In their paper “Cybersecurity in health – disentangling value tensions,” Michele Loi, Markus Christen, Nadine Kleine and Karsten Weber tackle the thorny problem of integrating cybersecurity into healthcare. They note that some core practices in cybersecurity, such as protecting data by limiting ease of access, come into tension with basic goals of healthcare, such as beneficence and caring for patients as well as possible, which may require increasing accessibility of important patient information. Their detailed survey of research in healthcare cybersecurity makes it clear that there are no easy answers about how to integrate these concerns, and that a choice to prioritize one value or cluster of values in system design will end up with rapidly congealing problems along other dimensions. For example, a secure system that requires complex passwords and protects autonomy with a sophisticated range of customizable privacy settings will raise concerns about accessibility for vulnerable populations for whom these complicated mechanisms pose a significant challenge, and hence introduce social justice considerations. Enabling ease of use with implantable medical devices via wireless controls can open up security vulnerabilities. And making it easy for medical professionals to access data that enables them to provide better care for their patients along many dimensions will also tend to undercut patients’ autonomy, especially as it involves privacy and control over their information. Their detailed investigation of how core principles in healthcare interact with ICT and cybersecurity values provides a roadmap of the tradeoffs involved, and reminds readers that whichever values are prioritized, the system will tend to make it harder to promote other important concerns going forward.

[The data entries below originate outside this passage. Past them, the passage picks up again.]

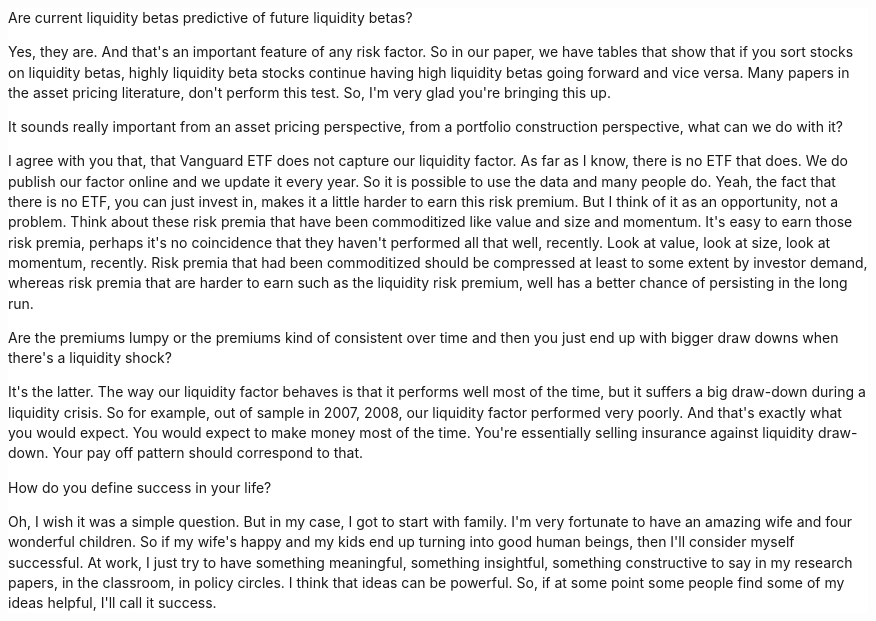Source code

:Are current liquidity betas predictive of future liquidity betas?

Yes, they are. And that's an important feature of any risk factor. So in our paper, we have tables that show that if you sort stocks on liquidity betas, highly liquidity beta stocks continue having high liquidity betas going forward and vice versa. Many papers in the asset pricing literature, don't perform this test. So, I'm very glad you're bringing this up. 

It sounds really important from an asset pricing perspective, from a portfolio construction perspective, what can we do with it? 

I agree with you that, that Vanguard ETF does not capture our liquidity factor. As far as I know, there is no ETF that does. We do publish our factor online and we update it every year. So it is possible to use the data and many people do. Yeah, the fact that there is no ETF, you can just invest in, makes it a little harder to earn this risk premium. But I think of it as an opportunity, not a problem. Think about these risk premia that have been commoditized like value and size and momentum. It's easy to earn those risk premia, perhaps it's no coincidence that they haven't performed all that well, recently. Look at value, look at size, look at momentum, recently. Risk premia that had been commoditized should be compressed at least to some extent by investor demand, whereas risk premia that are harder to earn such as the liquidity risk premium, well has a better chance of persisting in the long run. 

Are the premiums lumpy or the premiums kind of consistent over time and then you just end up with bigger draw downs when there's a liquidity shock?

It's the latter. The way our liquidity factor behaves is that it performs well most of the time, but it suffers a big draw-down during a liquidity crisis. So for example, out of sample in 2007, 2008, our liquidity factor performed very poorly. And that's exactly what you would expect. You would expect to make money most of the time. You're essentially selling insurance against liquidity draw-down. Your pay off pattern should correspond to that. 

How do you define success in your life? 

Oh, I wish it was a simple question. But in my case, I got to start with family. I'm very fortunate to have an amazing wife and four wonderful children. So if my wife's happy and my kids end up turning into good human beings, then I'll consider myself successful. At work, I just try to have something meaningful, something insightful, something constructive to say in my research papers, in the classroom, in policy circles. I think that ideas can be powerful. So, if at some point some people find some of my ideas helpful, I'll call it success.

In “Responsible domestic robotics: exploring ethical implications of robots in the home,” Lachlan Urquhart, Dominic Reedman-Flint and Natalie Leesakul use a survey of attitudes toward existing robotic home technologies to identify entrenched patterns that are concerning to people. From ethereal cognitive assistance such as that provided by Amazon’s Alexa, to smart thermostats and Roombas, widespread concerns about issues like data collection plagued both those who have so far refused to embrace these technologies, and those who factored these concerns into their decisions even when ultimately including them in their homes. The authors identify pervasive mismatches between user concerns and values and designers’ assumptions about what users “really” want. They use this as an opportunity to reflect on lessons learned from how these assumptions have fared in contemporary products before committing to production on yet more sophisticated household robotics. Because these technologies tend to develop incrementally, building on equipment and practices that were parts of previous designs, the authors argue that it will be important to consciously reflect on how things are working so far. Observing how problematic patterns have already congealed in current technologies enables people to make informed decisions and avoid carrying them forward into successive generations. Their survey and analysis thus provide valuable tools for incorporating people’s concerns into these reflections.

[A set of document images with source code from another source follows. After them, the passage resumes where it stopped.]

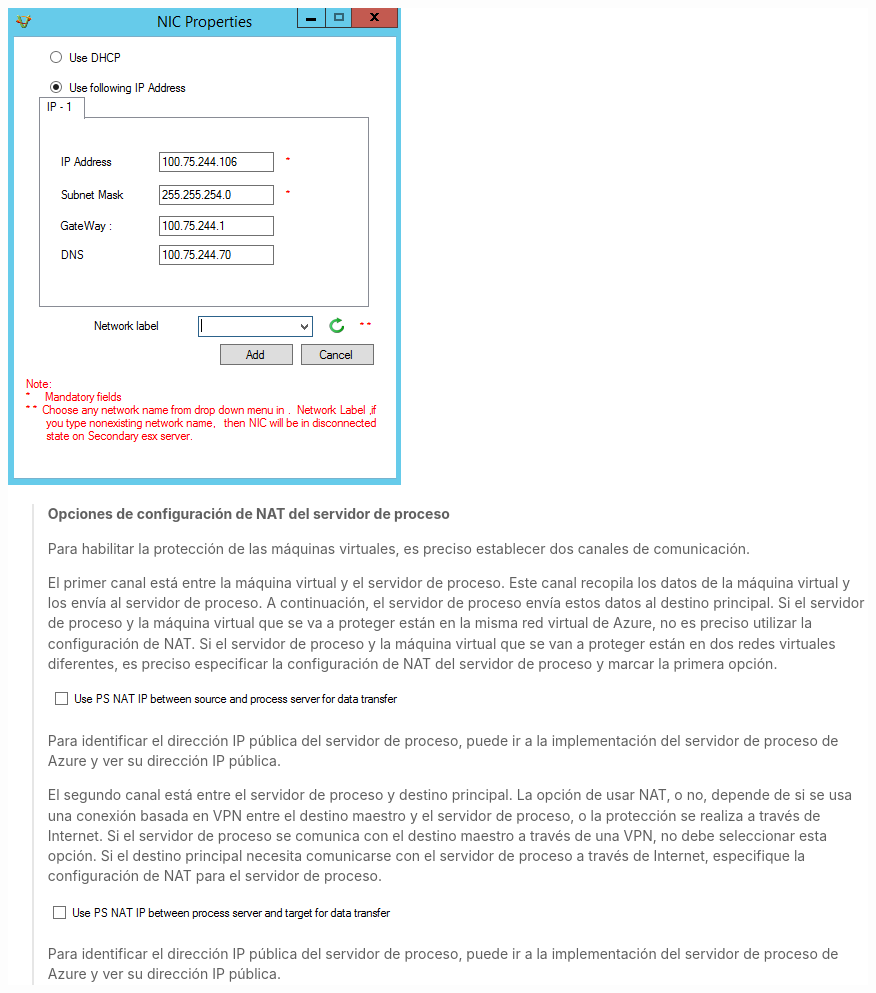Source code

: ![](./media/site-recovery-failback-azure-to-vmware/image27.png)



> **Opciones de configuración de NAT del servidor de proceso**
>
> Para habilitar la protección de las máquinas virtuales, es preciso establecer dos canales de comunicación.
>
> El primer canal está entre la máquina virtual y el servidor de proceso. Este canal recopila los datos de la máquina virtual y los envía al servidor de proceso. A continuación, el servidor de proceso envía estos datos al destino principal. Si el servidor de proceso y la máquina virtual que se va a proteger están en la misma red virtual de Azure, no es preciso utilizar la configuración de NAT. Si el servidor de proceso y la máquina virtual que se van a proteger están en dos redes virtuales diferentes, es preciso especificar la configuración de NAT del servidor de proceso y marcar la primera opción.
>
> ![](./media/site-recovery-failback-azure-to-vmware/image28.png)
>
> Para identificar el dirección IP pública del servidor de proceso, puede ir a la implementación del servidor de proceso de Azure y ver su dirección IP pública.
>
> El segundo canal está entre el servidor de proceso y destino principal. La opción de usar NAT, o no, depende de si se usa una conexión basada en VPN entre el destino maestro y el servidor de proceso, o la protección se realiza a través de Internet. Si el servidor de proceso se comunica con el destino maestro a través de una VPN, no debe seleccionar esta opción. Si el destino principal necesita comunicarse con el servidor de proceso a través de Internet, especifique la configuración de NAT para el servidor de proceso.
>
> ![](./media/site-recovery-failback-azure-to-vmware/image29.png)
>
> Para identificar el dirección IP pública del servidor de proceso, puede ir a la implementación del servidor de proceso de Azure y ver su dirección IP pública.
>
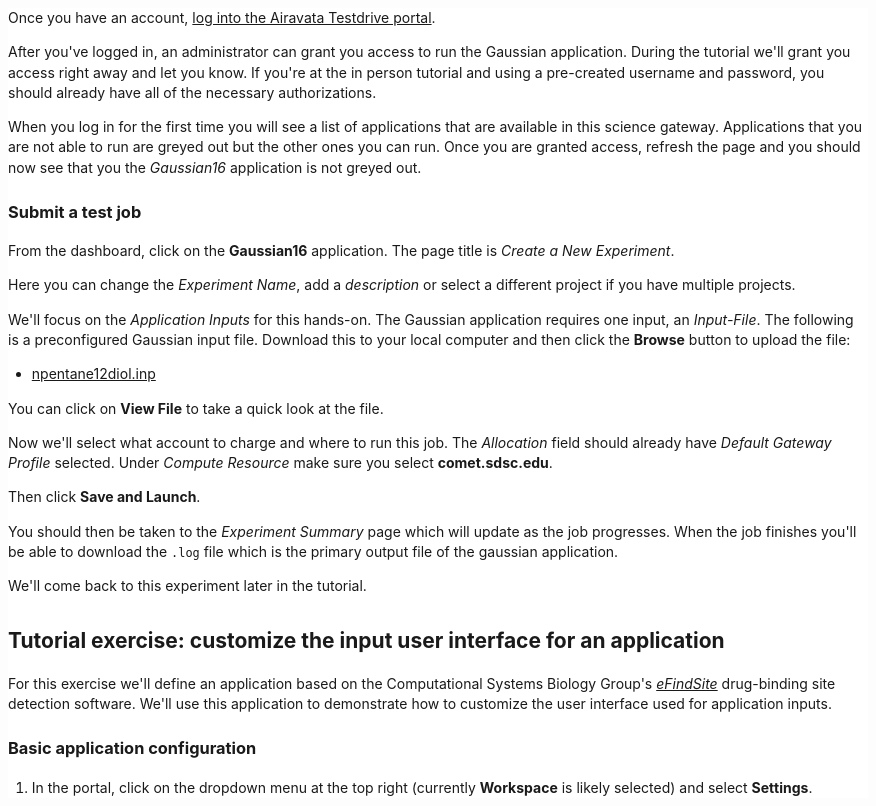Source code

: Once you have an account,
[log into the Airavata Testdrive portal](https://testdrive.airavata.org/auth/login).

After you've logged in, an administrator can grant you access to run the
Gaussian application. During the tutorial we'll grant you access right away and
let you know. If you're at the in person tutorial and using a pre-created
username and password, you should already have all of the necessary
authorizations.

When you log in for the first time you will see a list of applications that are
available in this science gateway. Applications that you are not able to run are
greyed out but the other ones you can run. Once you are granted access, refresh
the page and you should now see that you the _Gaussian16_ application is not
greyed out.

### Submit a test job

From the dashboard, click on the **Gaussian16** application. The page title is
_Create a New Experiment_.

Here you can change the _Experiment Name_, add a _description_ or select a
different project if you have multiple projects.

We'll focus on the _Application Inputs_ for this hands-on. The Gaussian
application requires one input, an _Input-File_. The following is a
preconfigured Gaussian input file. Download this to your local computer and then
click the **Browse** button to upload the file:

-   [npentane12diol.inp](./data/npentane12diol.inp)

You can click on **View File** to take a quick look at the file.

Now we'll select what account to charge and where to run this job. The
_Allocation_ field should already have _Default Gateway Profile_ selected. Under
_Compute Resource_ make sure you select **comet.sdsc.edu**.

Then click **Save and Launch**.

You should then be taken to the _Experiment Summary_ page which will update as
the job progresses. When the job finishes you'll be able to download the `.log`
file which is the primary output file of the gaussian application.

We'll come back to this experiment later in the tutorial.

## Tutorial exercise: customize the input user interface for an application

For this exercise we'll define an application based on the Computational Systems
Biology Group's [_eFindSite_](http://www.brylinski.org/efindsite) drug-binding
site detection software. We'll use this application to demonstrate how to
customize the user interface used for application inputs.

### Basic application configuration

1. In the portal, click on the dropdown menu at the top right (currently
   **Workspace** is likely selected) and select **Settings**.
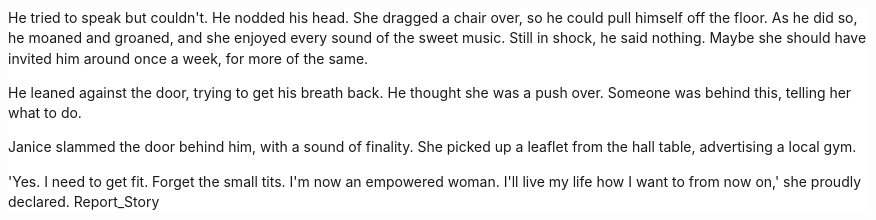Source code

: He tried to speak but couldn't. He nodded his head. She dragged a chair over, so he could pull himself off the floor. As he did so, he moaned and groaned, and she enjoyed every sound of the sweet music. Still in shock, he said nothing. Maybe she should have invited him around once a week, for more of the same. 

 He leaned against the door, trying to get his breath back. He thought she was a push over. Someone was behind this, telling her what to do. 

 Janice slammed the door behind him, with a sound of finality. She picked up a leaflet from the hall table, advertising a local gym. 

 'Yes. I need to get fit. Forget the small tits. I'm now an empowered woman. I'll live my life how I want to from now on,' she proudly declared. Report_Story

If you have stuck with us this long, you will have noted we failed at our goal of neatly categorizing these papers. Our reflections on the last two papers have left us with some unease. In the first case, there is at least a threat that undesirable features arise in important systems when human values come into contact with technological limitations. In the second, undesirable features may become baked into a system if we do not pay careful attention. Perhaps we needed both words, congeal and coalesce, in our conference theme. There is much to be excited about in considering life with technology. As you read through the articles in this issue, consider how technology is Creating, Changing, Coalescing and Congealing ways of life.